The Association determined that Judge Sotomayor possesses, to an exceptionally high degree, all of the qualifications enumerated in the Guidelines established by the Association for considering nominees to the United States Supreme Court: (1) exceptional legal ability; (2) extensive experience and knowledge of the law; (3) outstanding intellectual and analytical talents; (4) maturity of judgment; (5) unquestionable integrity and independence; (6) a temperament reflecting a willingness to search for a fair resolution of each case before the court; (7) a sympathetic understanding of the Court’s role under the Constitution in the protection of the personal rights of individuals; and (8) an appreciation for the historic role of the Supreme Court as the final arbiter of the meaning of the United States Constitution, including a sensitivity to the respective powers and reciprocal responsibilities of the Congress and Executive.

The Association has been evaluating judicial candidates for nearly 140 years in a non-partisan manner based upon the nominees’ competence and merit. Although the Association had evaluated a number of Supreme Court candidates over the course of its history, in 1987 it determined to evaluate every candidate nominated to the Supreme Court.

In 2007, the Executive Committee of the Association moved from a two-tier evaluation system in which candidates were found to be either “qualified” or “not qualified”, to a three-tier evaluation system. The ratings and the criteria that accompany them are as follows:

“Qualified.” The nominee possesses the legal ability, experience, knowledge of the law, intellectual and analytical skills, maturity of judgment, common sense, sensitivity, honesty, integrity, independence, and temperament appropriate to be a Justice of the United States Supreme Court. The nominee also respects precedent, the independence of the judiciary from the other branches of government, and individual rights and liberties.

“Highly Qualified.” The nominee is qualified, to an exceptionally high degree, such that the nominee is likely to be an outstanding Justice of the United States Supreme Court.

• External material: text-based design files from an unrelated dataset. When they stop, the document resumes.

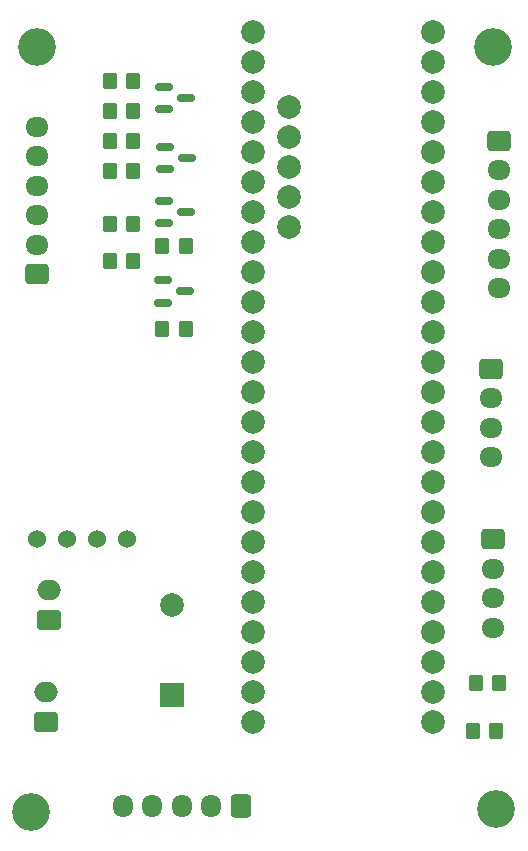
<source format=gbr>
%TF.GenerationSoftware,KiCad,Pcbnew,8.0.2-1*%
%TF.CreationDate,2024-10-23T15:46:43-04:00*%
%TF.ProjectId,Airbrake_ComputeBoard,41697262-7261-46b6-955f-436f6d707574,rev?*%
%TF.SameCoordinates,Original*%
%TF.FileFunction,Soldermask,Top*%
%TF.FilePolarity,Negative*%
%FSLAX46Y46*%
G04 Gerber Fmt 4.6, Leading zero omitted, Abs format (unit mm)*
G04 Created by KiCad (PCBNEW 8.0.2-1) date 2024-10-23 15:46:43*
%MOMM*%
%LPD*%
G01*
G04 APERTURE LIST*
G04 Aperture macros list*
%AMRoundRect*
0 Rectangle with rounded corners*
0 $1 Rounding radius*
0 $2 $3 $4 $5 $6 $7 $8 $9 X,Y pos of 4 corners*
0 Add a 4 corners polygon primitive as box body*
4,1,4,$2,$3,$4,$5,$6,$7,$8,$9,$2,$3,0*
0 Add four circle primitives for the rounded corners*
1,1,$1+$1,$2,$3*
1,1,$1+$1,$4,$5*
1,1,$1+$1,$6,$7*
1,1,$1+$1,$8,$9*
0 Add four rect primitives between the rounded corners*
20,1,$1+$1,$2,$3,$4,$5,0*
20,1,$1+$1,$4,$5,$6,$7,0*
20,1,$1+$1,$6,$7,$8,$9,0*
20,1,$1+$1,$8,$9,$2,$3,0*%
G04 Aperture macros list end*
%ADD10C,3.200000*%
%ADD11RoundRect,0.250000X-0.350000X-0.450000X0.350000X-0.450000X0.350000X0.450000X-0.350000X0.450000X0*%
%ADD12RoundRect,0.250000X0.600000X0.725000X-0.600000X0.725000X-0.600000X-0.725000X0.600000X-0.725000X0*%
%ADD13O,1.700000X1.950000*%
%ADD14C,2.000000*%
%ADD15R,2.000000X2.000000*%
%ADD16RoundRect,0.250000X0.350000X0.450000X-0.350000X0.450000X-0.350000X-0.450000X0.350000X-0.450000X0*%
%ADD17C,1.524000*%
%ADD18RoundRect,0.250000X-0.725000X0.600000X-0.725000X-0.600000X0.725000X-0.600000X0.725000X0.600000X0*%
%ADD19O,1.950000X1.700000*%
%ADD20RoundRect,0.250000X0.750000X-0.600000X0.750000X0.600000X-0.750000X0.600000X-0.750000X-0.600000X0*%
%ADD21O,2.000000X1.700000*%
%ADD22RoundRect,0.150000X-0.587500X-0.150000X0.587500X-0.150000X0.587500X0.150000X-0.587500X0.150000X0*%
%ADD23RoundRect,0.250000X0.725000X-0.600000X0.725000X0.600000X-0.725000X0.600000X-0.725000X-0.600000X0*%
G04 APERTURE END LIST*
D10*
%TO.C,H3*%
X138430000Y-132334000D03*
%TD*%
D11*
%TO.C,R9*%
X145050000Y-73025000D03*
X147050000Y-73025000D03*
%TD*%
D12*
%TO.C,BlueRaven1*%
X156170000Y-131826000D03*
D13*
X153670000Y-131826000D03*
X151170000Y-131826000D03*
X148670000Y-131826000D03*
X146170000Y-131826000D03*
%TD*%
D14*
%TO.C,Teensy4.1*%
X157226000Y-66294000D03*
X157226000Y-68834000D03*
X157226000Y-71374000D03*
X157226000Y-73914000D03*
X157226000Y-76454000D03*
X157226000Y-78994000D03*
X157226000Y-81534000D03*
X157226000Y-84074000D03*
X157226000Y-86614000D03*
X157226000Y-89154000D03*
X157226000Y-91694000D03*
X157226000Y-94234000D03*
X157226000Y-96774000D03*
X157226000Y-99314000D03*
X157226000Y-101854000D03*
X157226000Y-104394000D03*
X157226000Y-106934000D03*
X157226000Y-109474000D03*
X157226000Y-112014000D03*
X157226000Y-114554000D03*
X157226000Y-117094000D03*
X157226000Y-119634000D03*
X157226000Y-122174000D03*
X157226000Y-124714000D03*
X172466000Y-124714000D03*
X172466000Y-122174000D03*
X172466000Y-119634000D03*
X172466000Y-117094000D03*
X172466000Y-114554000D03*
X172466000Y-112014000D03*
X172466000Y-109474000D03*
X172466000Y-106934000D03*
X172466000Y-104394000D03*
X172466000Y-101854000D03*
X172466000Y-99314000D03*
X172466000Y-96774000D03*
X172466000Y-94234000D03*
X172466000Y-91694000D03*
X172466000Y-89154000D03*
X172466000Y-86614000D03*
X172466000Y-84074000D03*
X172466000Y-81534000D03*
X172466000Y-78994000D03*
X172466000Y-76454000D03*
X172466000Y-73914000D03*
X172466000Y-71374000D03*
X172466000Y-68834000D03*
X172466000Y-66294000D03*
X160276000Y-72644000D03*
X160276000Y-75184000D03*
X160276000Y-77724000D03*
X160276000Y-80264000D03*
X160276000Y-82804000D03*
%TD*%
D15*
%TO.C,BZ1*%
X150368000Y-122418000D03*
D14*
X150368000Y-114818000D03*
%TD*%
D16*
%TO.C,R2*%
X177800000Y-125476000D03*
X175800000Y-125476000D03*
%TD*%
D11*
%TO.C,R10*%
X145050000Y-70485000D03*
X147050000Y-70485000D03*
%TD*%
%TO.C,R7*%
X145050000Y-78105000D03*
X147050000Y-78105000D03*
%TD*%
D17*
%TO.C,Buck_Converter1*%
X138938000Y-109220000D03*
X141478000Y-109220000D03*
X144018000Y-109220000D03*
X146558000Y-109220000D03*
%TD*%
D18*
%TO.C,VN-100-1*%
X178054000Y-75518000D03*
D19*
X178054000Y-78018000D03*
X178054000Y-80518000D03*
X178054000Y-83018000D03*
X178054000Y-85518000D03*
X178054000Y-88018000D03*
%TD*%
D20*
%TO.C,PowerSwitch1*%
X139937000Y-116058000D03*
D21*
X139937000Y-113558000D03*
%TD*%
D18*
%TO.C,SensorBoard1*%
X177546000Y-109260000D03*
D19*
X177546000Y-111760000D03*
X177546000Y-114260000D03*
X177546000Y-116760000D03*
%TD*%
D10*
%TO.C,H1*%
X138938000Y-67564000D03*
%TD*%
%TO.C,H4*%
X177800000Y-132080000D03*
%TD*%
D22*
%TO.C,Q4*%
X149636000Y-72832000D03*
X151511000Y-71882000D03*
X149636000Y-70932000D03*
%TD*%
D23*
%TO.C,MotorDriver1*%
X138938000Y-86828000D03*
D19*
X138938000Y-84328000D03*
X138938000Y-81828000D03*
X138938000Y-79328000D03*
X138938000Y-76828000D03*
X138938000Y-74328000D03*
%TD*%
D11*
%TO.C,R8*%
X145050000Y-75565000D03*
X147050000Y-75565000D03*
%TD*%
D18*
%TO.C,MotorEncoder1*%
X177309000Y-94802000D03*
D19*
X177309000Y-97302000D03*
X177309000Y-99802000D03*
X177309000Y-102302000D03*
%TD*%
D22*
%TO.C,Q3*%
X149714500Y-77912000D03*
X151589500Y-76962000D03*
X149714500Y-76012000D03*
%TD*%
D16*
%TO.C,R1*%
X178054000Y-121412000D03*
X176054000Y-121412000D03*
%TD*%
D22*
%TO.C,Q1*%
X149557500Y-89215000D03*
X151432500Y-88265000D03*
X149557500Y-87315000D03*
%TD*%
D11*
%TO.C,R6*%
X145050000Y-82550000D03*
X147050000Y-82550000D03*
%TD*%
%TO.C,R4*%
X145050000Y-85725000D03*
X147050000Y-85725000D03*
%TD*%
D16*
%TO.C,R3*%
X151495000Y-91440000D03*
X149495000Y-91440000D03*
%TD*%
D20*
%TO.C,Battery1*%
X139683000Y-124694000D03*
D21*
X139683000Y-122194000D03*
%TD*%
D16*
%TO.C,R5*%
X151495000Y-84455000D03*
X149495000Y-84455000D03*
%TD*%
D10*
%TO.C,H2*%
X177546000Y-67564000D03*
%TD*%
D22*
%TO.C,Q2*%
X149636000Y-82484000D03*
X151511000Y-81534000D03*
X149636000Y-80584000D03*
%TD*%
M02*

</source>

This rating should be regarded as an exception, and not the norm, for United States Supreme Court nominees.

“Not Qualified.” The nominee fails to meet one or more of the qualifications above.

The present review is the first time the Association has utilized this three-tier system for a Supreme Court review.

About the Association
The New York City Bar Association ( was founded in 1870, and since then has been dedicated to maintaining the high ethical standards of the profession, promoting reform of the law, and providing service to the profession and the public. The Association continues to work for political, legal and social reform, while implementing innovative means to help the disadvantaged. Protecting the public’s welfare remains one of the Association’s highest priorities.